Records to use: Begin

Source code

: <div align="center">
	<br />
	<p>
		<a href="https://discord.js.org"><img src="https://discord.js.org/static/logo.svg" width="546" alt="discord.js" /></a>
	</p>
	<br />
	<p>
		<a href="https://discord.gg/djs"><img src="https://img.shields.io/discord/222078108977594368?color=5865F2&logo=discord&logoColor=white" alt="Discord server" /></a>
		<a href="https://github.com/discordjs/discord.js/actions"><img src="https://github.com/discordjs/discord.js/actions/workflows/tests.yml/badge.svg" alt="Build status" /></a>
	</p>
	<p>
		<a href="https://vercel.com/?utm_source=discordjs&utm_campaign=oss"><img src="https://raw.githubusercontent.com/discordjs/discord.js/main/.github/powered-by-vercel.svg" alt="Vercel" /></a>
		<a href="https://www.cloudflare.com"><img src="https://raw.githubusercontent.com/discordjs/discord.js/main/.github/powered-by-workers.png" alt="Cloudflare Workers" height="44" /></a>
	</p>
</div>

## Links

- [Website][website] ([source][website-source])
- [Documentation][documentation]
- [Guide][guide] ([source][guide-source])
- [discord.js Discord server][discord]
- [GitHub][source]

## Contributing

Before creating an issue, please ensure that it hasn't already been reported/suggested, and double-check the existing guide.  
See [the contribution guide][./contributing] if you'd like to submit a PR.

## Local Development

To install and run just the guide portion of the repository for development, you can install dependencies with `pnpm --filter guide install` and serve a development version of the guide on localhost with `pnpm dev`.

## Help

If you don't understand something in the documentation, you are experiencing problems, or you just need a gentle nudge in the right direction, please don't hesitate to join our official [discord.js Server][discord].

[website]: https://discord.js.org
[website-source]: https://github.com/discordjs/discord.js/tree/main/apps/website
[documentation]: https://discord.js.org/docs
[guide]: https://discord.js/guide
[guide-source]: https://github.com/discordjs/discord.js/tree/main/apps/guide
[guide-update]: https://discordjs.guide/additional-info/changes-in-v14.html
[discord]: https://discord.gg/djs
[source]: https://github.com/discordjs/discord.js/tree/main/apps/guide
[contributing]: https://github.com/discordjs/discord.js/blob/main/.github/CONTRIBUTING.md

Records to use: End
Records to use: Begin

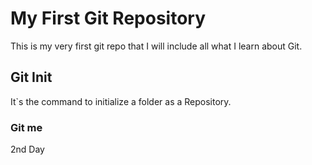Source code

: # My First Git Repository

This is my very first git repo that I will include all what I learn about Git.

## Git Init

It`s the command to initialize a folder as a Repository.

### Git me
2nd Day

Records to use: End

What you are asked to do
From the entries above, list each line with "tree" in it.

Exercise solution
[website-source]: https://github.com/discordjs/discord.js/tree/main/apps/website
[guide-source]: https://github.com/discordjs/discord.js/tree/main/apps/guide
[source]: https://github.com/discordjs/discord.js/tree/main/apps/guide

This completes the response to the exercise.